2012 Gevrey-Chambertin 1er Cru

"Clos Prieur”

88 - 90

The 2012 Gevrey-Chambertin 1er Cru "Clos Prieur"  has a perfumed, expressive bouquet with vibrant red cherry and fresh strawberry fruit that displays fine delineation. The palate is rounded and supple on the entry. There is a layer of plush red berry fruit here laced with spice and a savory aspect that comes forth towards the finish. It just needs to gain a little more focus but that might be delivered with 3-4 years in bottle.

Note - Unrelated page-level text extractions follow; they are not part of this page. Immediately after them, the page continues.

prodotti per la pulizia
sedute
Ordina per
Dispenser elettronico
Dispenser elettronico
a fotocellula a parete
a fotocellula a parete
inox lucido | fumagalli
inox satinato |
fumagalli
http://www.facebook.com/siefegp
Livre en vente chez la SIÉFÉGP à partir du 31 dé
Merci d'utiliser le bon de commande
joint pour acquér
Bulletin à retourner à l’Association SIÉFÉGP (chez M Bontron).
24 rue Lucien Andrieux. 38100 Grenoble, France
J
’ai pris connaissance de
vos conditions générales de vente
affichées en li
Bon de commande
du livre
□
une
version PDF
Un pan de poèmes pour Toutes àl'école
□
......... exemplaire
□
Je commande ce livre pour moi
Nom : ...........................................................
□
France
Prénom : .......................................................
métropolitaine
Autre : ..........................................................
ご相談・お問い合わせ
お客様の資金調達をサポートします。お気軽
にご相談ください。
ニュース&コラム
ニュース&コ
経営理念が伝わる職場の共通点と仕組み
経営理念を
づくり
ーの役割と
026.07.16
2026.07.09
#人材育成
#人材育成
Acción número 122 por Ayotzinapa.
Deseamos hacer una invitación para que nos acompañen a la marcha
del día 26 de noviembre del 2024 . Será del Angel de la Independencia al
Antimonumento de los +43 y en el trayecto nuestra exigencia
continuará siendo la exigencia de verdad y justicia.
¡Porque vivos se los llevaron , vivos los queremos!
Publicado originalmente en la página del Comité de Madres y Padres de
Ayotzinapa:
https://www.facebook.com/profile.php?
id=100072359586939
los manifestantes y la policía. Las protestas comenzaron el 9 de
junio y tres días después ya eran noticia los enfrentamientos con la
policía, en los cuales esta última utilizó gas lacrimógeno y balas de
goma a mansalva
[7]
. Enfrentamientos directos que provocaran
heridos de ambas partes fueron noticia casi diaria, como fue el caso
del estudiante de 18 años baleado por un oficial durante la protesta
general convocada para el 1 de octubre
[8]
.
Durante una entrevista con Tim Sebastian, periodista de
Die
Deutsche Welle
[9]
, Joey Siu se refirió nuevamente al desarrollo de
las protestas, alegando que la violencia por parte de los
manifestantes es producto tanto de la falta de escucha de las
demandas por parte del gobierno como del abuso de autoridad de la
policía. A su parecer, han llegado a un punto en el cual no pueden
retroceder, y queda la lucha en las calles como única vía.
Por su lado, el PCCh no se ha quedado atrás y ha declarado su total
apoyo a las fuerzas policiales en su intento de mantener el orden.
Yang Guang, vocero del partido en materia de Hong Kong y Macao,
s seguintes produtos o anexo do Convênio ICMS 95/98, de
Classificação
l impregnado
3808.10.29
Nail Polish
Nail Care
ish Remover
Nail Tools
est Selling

2012 Gevrey-Chambertin 1er Cru "Craipillot”

87 - 89

The 2012 Gevrey-Chambertin 1er Cru " Craipillot " which was blended into the village cru until 2005, has a pleasant bouquet with strawberry pastille and touches of forest floor. The palate is well balanced with fine, supple tannins on the entry and a slight lactic note towards the sweet, candied finish. Quite forward in the mouth, this should form pleasurable, relatively early  drinking


2012 Chambolle-Musigny  Village

90-92

The 2012 Chambolle-Musigny Village is de facto mostly premier cru from "Les Baudes" that is declassified because of the addition of a small amount of village cru that Philippe said is not Worth bottling separately. It has a generous and expressive strawberry and Morello scented bouquet that displays great vigor. The palate is medium-bodied with crisp, quite firm tannins, impressive harmony with a complex, mineral-driven finish. This is very fine and indeed, in my opinion is undoubtedly premier cru quality.